====== Entries shown

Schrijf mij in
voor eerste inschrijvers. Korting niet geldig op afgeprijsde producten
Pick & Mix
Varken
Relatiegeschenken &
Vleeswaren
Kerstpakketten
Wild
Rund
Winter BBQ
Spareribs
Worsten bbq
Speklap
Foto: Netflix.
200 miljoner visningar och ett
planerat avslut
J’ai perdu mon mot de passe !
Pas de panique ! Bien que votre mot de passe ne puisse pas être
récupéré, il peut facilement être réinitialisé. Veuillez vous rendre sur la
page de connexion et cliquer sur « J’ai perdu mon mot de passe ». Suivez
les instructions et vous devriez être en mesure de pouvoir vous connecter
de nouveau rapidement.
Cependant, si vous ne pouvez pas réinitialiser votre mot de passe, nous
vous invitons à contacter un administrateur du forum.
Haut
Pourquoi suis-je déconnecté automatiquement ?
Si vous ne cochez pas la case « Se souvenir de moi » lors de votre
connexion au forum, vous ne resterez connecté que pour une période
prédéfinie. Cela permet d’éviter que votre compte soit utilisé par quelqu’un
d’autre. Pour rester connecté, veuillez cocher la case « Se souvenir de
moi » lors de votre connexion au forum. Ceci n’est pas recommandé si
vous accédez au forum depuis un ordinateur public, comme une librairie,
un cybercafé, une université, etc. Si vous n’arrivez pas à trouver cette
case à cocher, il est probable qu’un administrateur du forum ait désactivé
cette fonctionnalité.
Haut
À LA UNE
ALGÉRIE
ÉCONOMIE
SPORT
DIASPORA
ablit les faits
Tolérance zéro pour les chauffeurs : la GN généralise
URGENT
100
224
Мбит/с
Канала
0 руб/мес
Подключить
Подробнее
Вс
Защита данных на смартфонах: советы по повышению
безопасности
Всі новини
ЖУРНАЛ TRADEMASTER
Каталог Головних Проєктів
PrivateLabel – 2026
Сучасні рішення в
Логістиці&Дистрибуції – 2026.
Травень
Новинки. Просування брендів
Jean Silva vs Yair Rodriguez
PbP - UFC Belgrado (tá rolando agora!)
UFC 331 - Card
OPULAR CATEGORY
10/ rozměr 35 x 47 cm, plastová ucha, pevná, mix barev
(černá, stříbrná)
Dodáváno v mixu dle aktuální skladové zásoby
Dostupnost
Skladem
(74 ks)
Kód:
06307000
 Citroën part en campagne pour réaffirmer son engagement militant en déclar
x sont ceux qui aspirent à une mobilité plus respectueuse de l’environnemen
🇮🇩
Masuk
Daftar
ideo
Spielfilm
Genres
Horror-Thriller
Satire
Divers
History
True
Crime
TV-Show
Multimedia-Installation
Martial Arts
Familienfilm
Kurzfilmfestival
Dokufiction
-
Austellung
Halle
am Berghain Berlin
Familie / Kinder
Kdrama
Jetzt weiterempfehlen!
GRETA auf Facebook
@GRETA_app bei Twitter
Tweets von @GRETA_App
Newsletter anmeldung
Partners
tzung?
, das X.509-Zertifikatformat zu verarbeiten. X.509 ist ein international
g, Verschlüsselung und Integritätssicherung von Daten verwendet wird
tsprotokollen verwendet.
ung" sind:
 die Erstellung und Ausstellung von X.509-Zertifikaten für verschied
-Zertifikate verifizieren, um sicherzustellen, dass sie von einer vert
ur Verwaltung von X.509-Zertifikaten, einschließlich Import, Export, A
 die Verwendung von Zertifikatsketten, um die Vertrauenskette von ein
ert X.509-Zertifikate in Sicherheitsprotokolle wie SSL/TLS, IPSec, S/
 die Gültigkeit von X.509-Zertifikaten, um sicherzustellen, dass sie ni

============
====== Entries shown

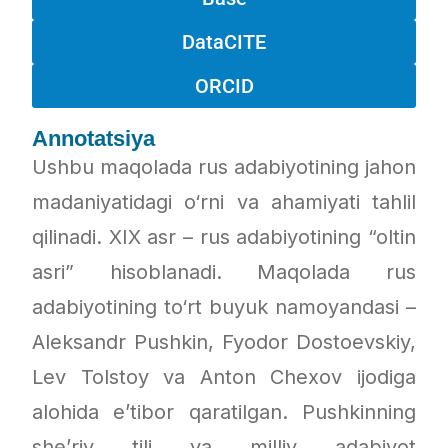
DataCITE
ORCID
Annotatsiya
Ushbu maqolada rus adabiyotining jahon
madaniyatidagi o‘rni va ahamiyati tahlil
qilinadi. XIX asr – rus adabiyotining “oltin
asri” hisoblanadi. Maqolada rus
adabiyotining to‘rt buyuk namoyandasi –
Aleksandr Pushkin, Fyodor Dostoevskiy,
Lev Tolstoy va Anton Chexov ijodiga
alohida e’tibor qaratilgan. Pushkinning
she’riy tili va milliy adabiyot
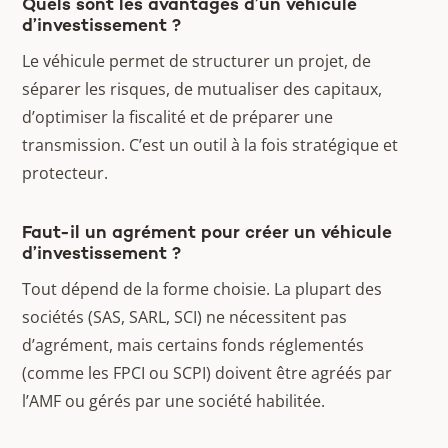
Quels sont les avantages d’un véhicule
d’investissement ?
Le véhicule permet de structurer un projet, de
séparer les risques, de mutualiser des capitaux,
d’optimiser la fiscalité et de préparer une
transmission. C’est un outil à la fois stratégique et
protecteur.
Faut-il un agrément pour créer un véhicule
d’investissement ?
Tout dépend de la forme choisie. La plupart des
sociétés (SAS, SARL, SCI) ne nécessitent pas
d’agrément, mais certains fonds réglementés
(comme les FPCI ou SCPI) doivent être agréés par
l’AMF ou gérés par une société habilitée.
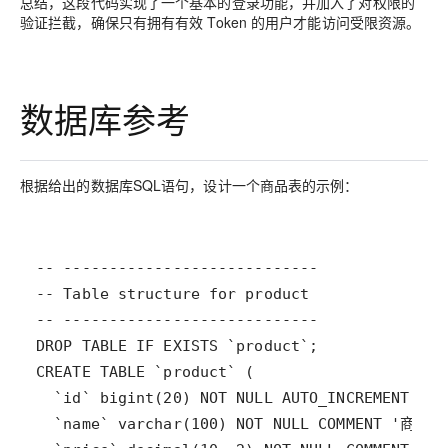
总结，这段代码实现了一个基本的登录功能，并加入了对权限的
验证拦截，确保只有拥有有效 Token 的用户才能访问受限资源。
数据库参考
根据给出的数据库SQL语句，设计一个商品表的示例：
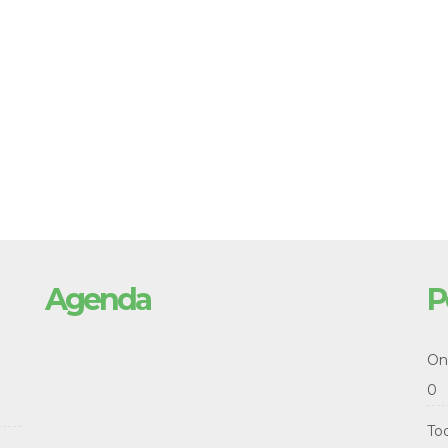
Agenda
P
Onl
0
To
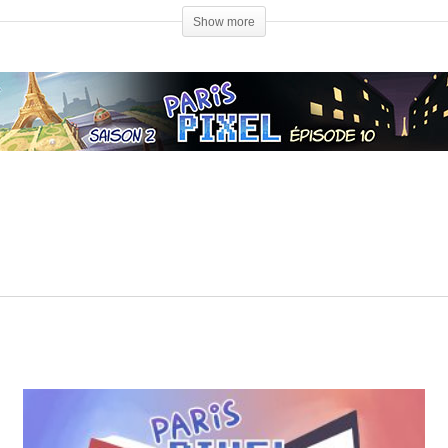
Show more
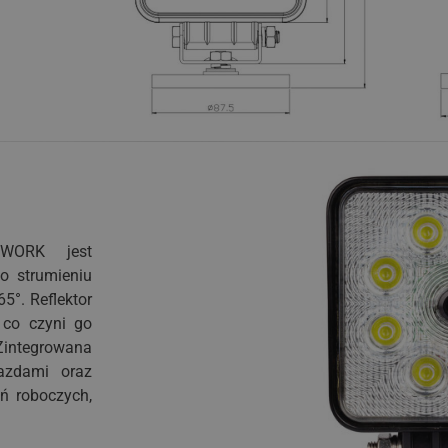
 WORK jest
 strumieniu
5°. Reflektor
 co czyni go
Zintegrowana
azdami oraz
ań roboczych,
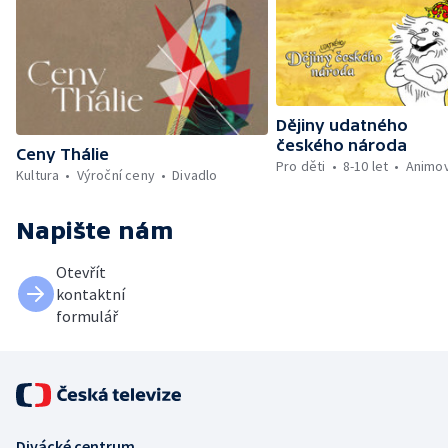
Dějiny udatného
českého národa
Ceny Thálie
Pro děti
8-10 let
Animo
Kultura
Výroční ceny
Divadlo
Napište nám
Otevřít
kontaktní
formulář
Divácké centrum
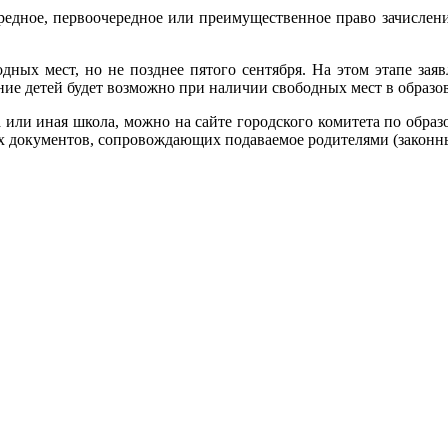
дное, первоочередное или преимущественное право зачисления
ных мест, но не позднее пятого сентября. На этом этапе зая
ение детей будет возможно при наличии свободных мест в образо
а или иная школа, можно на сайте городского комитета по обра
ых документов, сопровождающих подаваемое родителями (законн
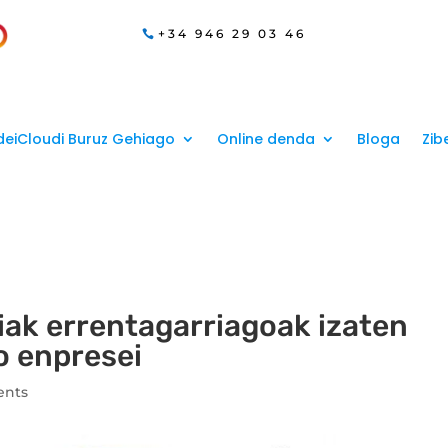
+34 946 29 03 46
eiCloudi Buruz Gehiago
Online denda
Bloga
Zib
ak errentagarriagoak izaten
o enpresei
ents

============
====== Entries shown

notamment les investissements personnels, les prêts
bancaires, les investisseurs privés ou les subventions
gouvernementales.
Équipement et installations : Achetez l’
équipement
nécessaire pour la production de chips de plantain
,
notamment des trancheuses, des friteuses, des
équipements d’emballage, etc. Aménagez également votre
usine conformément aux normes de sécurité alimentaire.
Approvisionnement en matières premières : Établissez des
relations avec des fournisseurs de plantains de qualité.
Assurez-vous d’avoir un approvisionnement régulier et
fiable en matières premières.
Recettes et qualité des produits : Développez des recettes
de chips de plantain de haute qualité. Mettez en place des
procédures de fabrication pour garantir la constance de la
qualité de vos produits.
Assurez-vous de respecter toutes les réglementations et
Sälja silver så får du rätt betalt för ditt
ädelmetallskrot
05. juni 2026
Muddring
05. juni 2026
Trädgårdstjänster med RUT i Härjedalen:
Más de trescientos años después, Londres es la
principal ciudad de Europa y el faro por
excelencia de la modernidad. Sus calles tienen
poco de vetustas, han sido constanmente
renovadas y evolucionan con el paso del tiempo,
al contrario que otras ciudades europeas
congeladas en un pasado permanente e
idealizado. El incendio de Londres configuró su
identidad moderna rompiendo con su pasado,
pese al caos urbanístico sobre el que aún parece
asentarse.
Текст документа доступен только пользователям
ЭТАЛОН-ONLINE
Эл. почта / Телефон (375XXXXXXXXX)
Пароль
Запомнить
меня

============

Work order: Single out each line of the records above with the string "connexion" in it, and copy it.

Answer below:
page de connexion et cliquer sur « J’ai perdu mon mot de passe ». Suivez
connexion au forum, vous ne resterez connecté que pour une période
moi » lors de votre connexion au forum. Ceci n’est pas recommandé si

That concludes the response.